A recent PBS/TV documentary on the impact of parks on life in U.S. cities opened a page in my growing up in New York City. The documentary showed the importance which the natural world had on the lives of urban dwellers. City life, it said in a loud voice, cannot survive without providing the blessings of the green and open environment which the natural world provides.
The images of the parks which the urban planners set in motion within expanding American cities often put immigrant urban settlers in touch with the countryside of the lands they left behind. For young people being born into these cities the only touch of green they might see was in the parks which planners like Frederick Olmsted and Daniel Burnham envisioned and planned for New York City and Chicago. Having lived in both cities, my life has been touched by the inheritance they left us.

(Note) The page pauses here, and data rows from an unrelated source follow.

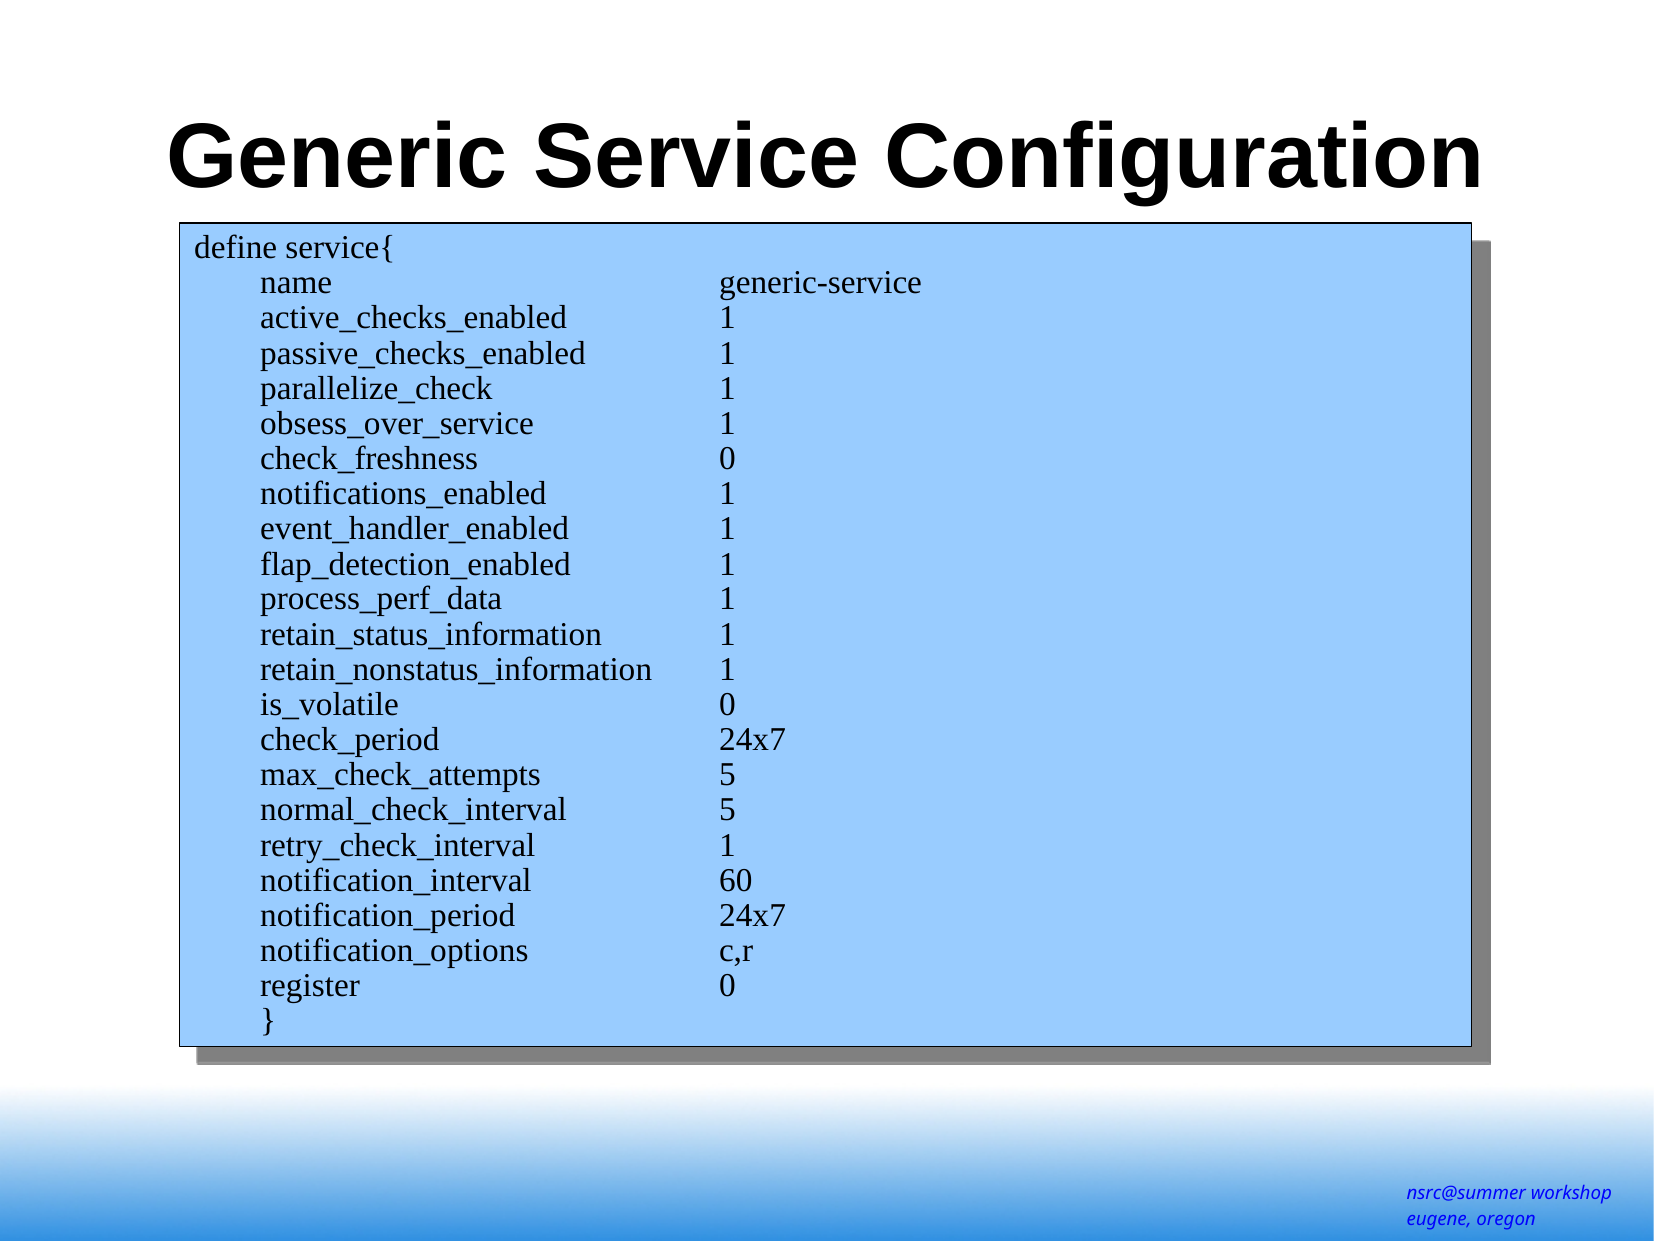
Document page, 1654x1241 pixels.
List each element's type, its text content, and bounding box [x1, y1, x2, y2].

title Generic Service Configuration [82, 38, 1571, 268]
text_box define service{ name generic-service active_checks_enabled 1 passive_checks_enabled 1 parallelize_check 1 obsess_over_service 1 check_freshness 0 notifications_enabled 1 event_handler_enabled 1 flap_detection_enabled 1 process_perf_data 1 retain_status_information 1 retain_nonstatus_information 1 is_volatile 0 check_period 24x7 max_check_attempts 5 normal_check_interval 5 retry_check_interval 1 notification_interval 60 notification_period 24x7 notification_options c,r register 0 } [179, 223, 1472, 1047]
picture [0, 1083, 1654, 1241]
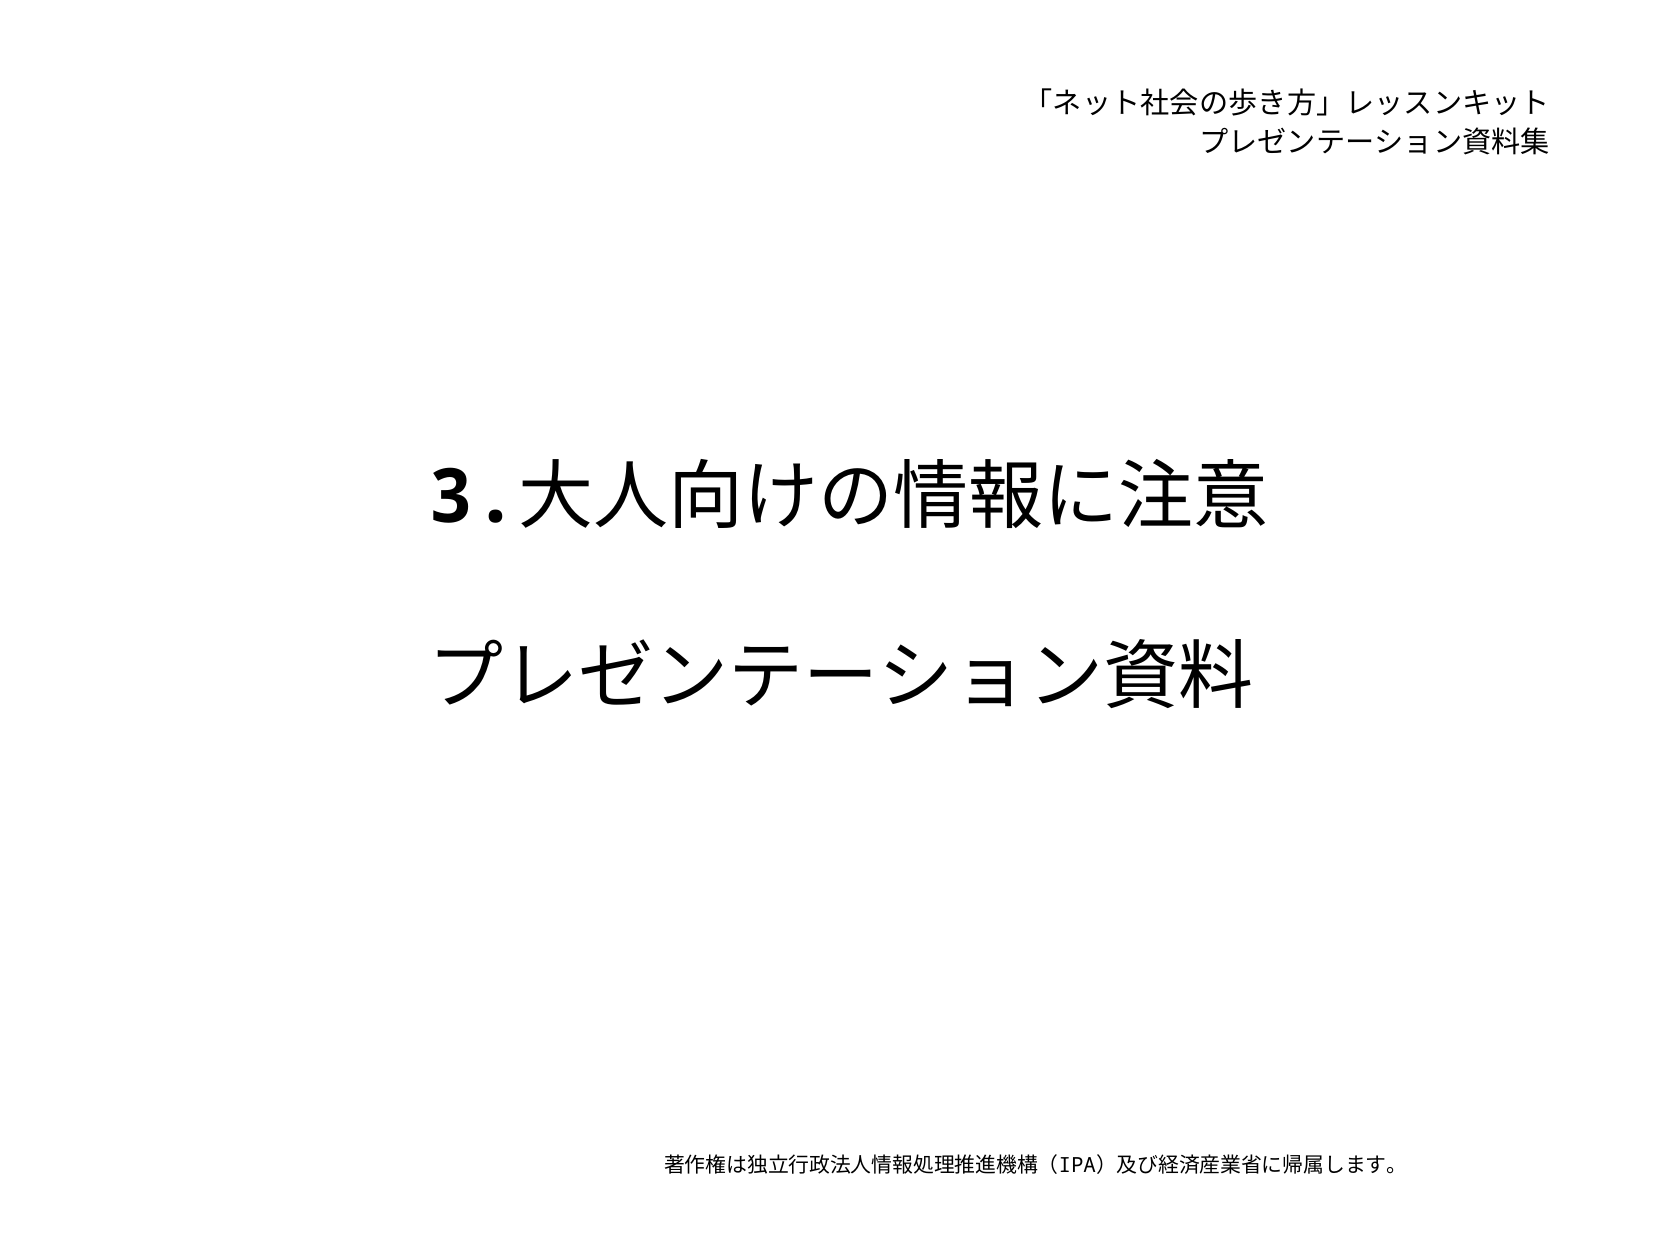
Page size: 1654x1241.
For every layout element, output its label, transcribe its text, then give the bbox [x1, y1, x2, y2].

text_box 著作権は独立行政法人情報処理推進機構（IPA）及び経済産業省に帰属します。 [649, 1145, 1536, 1186]
text_box 3.大人向けの情報に注意 プレゼンテーション資料 [413, 442, 1329, 729]
text_box 「ネット社会の歩き方」レッスンキット プレゼンテーション資料集 [1003, 74, 1566, 169]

The New York old law five story tenement where I spent my first nine years was a closed-in experience. The earliest pictures I had of green space were trips with my mother to Central Park and Carl Schurz Park on the East River. My next ten years I lived in a railroad flat where 83rd Street between First and York Avenues was my improvised ball park. Our gang played four varieties of ball games with our “spaldeen” in the street and off the walls of Yorkville tenements. (You can listen to the tale of these games in chapter four of www.onthesidewalksofnewyork.com.) Our one venture away from 83rd Street was a trip to Carl Schurz Park to play stick ball in a long and open space set up for volley ball. Our Carl Schurz excursion ended dramatically when I ran into a pole set up for volley ball trying to catch a long fly ball. My friends hustled me to Misericordia Hospital on 86th Street and York Avenue where the doctor marveled, after stitching my forehead, that no glass from my shattered eyeglasses had entered my eye.

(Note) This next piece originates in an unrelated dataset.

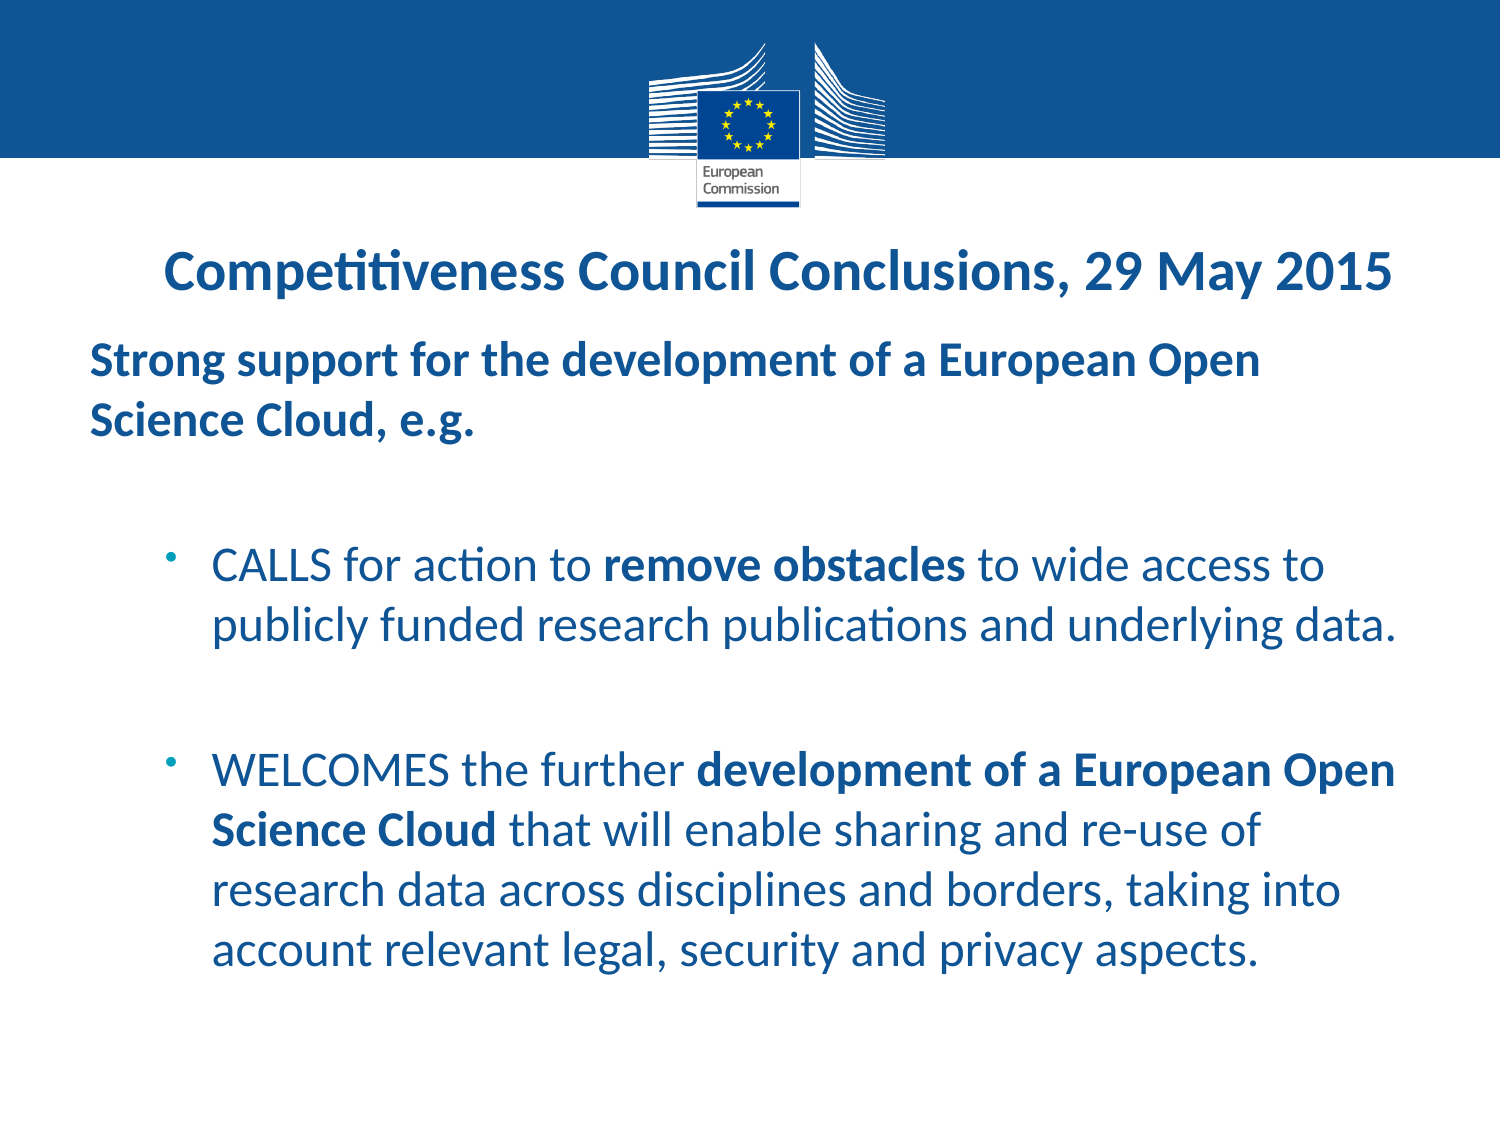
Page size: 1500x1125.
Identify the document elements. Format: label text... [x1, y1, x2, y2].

My other park venture was the journey five high school mates made from Yorkville on the East Side to the High School of Commerce on the West Side through Central Park. We entered the Park every morning at 79th Street on the East Side and exited at the Tavern on the Green on West Central Park. The five of us made this round trip every school day morning for three years, even in the snows of New York. We only took the cross town bus to high school in torrential rains. The journey through Central Park was our touch with the epic work of Frederick Olmsted who had brought green life to Manhattan.
One New York park experience which came late in life was a return trip to Manhattan with two friends from my Yorkville days. Now in our eighties, we agreed to journey to New York with our wives to visit our old haunts. We returned in the Fall of 2009 and found lodging at The Leo House on West 23rd Street, a former 19th century convent of a German Roman Catholic women’s order which now was a Hotel and Guesthouse.

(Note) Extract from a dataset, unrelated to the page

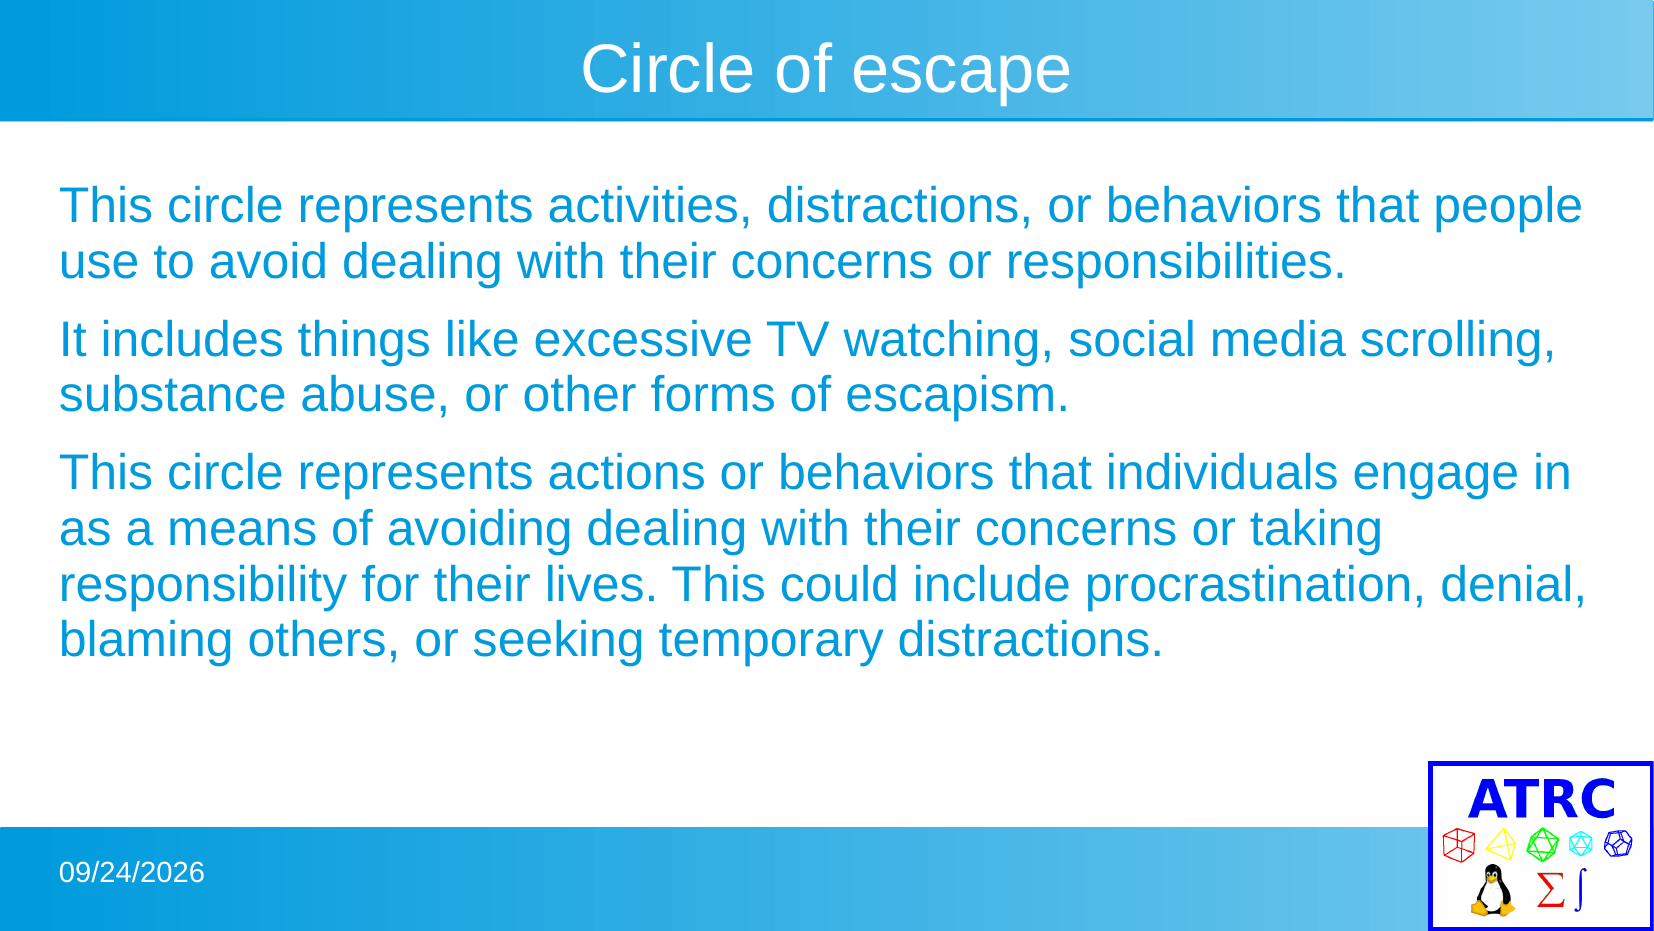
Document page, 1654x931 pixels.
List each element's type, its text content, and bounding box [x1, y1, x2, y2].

picture [1428, 761, 1654, 931]
list This circle represents activities, distractions, or behaviors that people use to avoid dealing with their concerns or responsibilities. It includes things like excessive TV watching, social media scrolling, substance abuse, or other forms of escapism. This circle represents actions or behaviors that individuals engage in as a means of avoiding dealing with their concerns or taking responsibility for their lives. This could include procrastination, denial, blaming others, or seeking temporary distractions. [59, 177, 1595, 768]
title Circle of escape [59, 29, 1595, 108]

The Leo House was conveniently located for our jaunts around New York and back to our old Yorkville neighborhood. The location of the House was a short walk to 11th Avenue where we discovered the rehabilitation of the High Line. The work on the High Line was a plan to turn a 1934 built elevated line into a 21st century urban park. For strong urban environmentalists, we were encouraged to witness the conversion of a 20th century remnant of city transportation into an imaginative pedestrian experiment. The exceptional urban renewal character of the High Line was in its grass roots origins. A community based group, Friends of the High Line, were the initiators and promoters in carrying out a campaign to save the 11th Avenue elevated line from destruction to see to its resurrection into a pedestrian friendly and attractive example of the new urban spirit. The three old New Yorkers left their city inspired to the urban park experience in a 21st century version.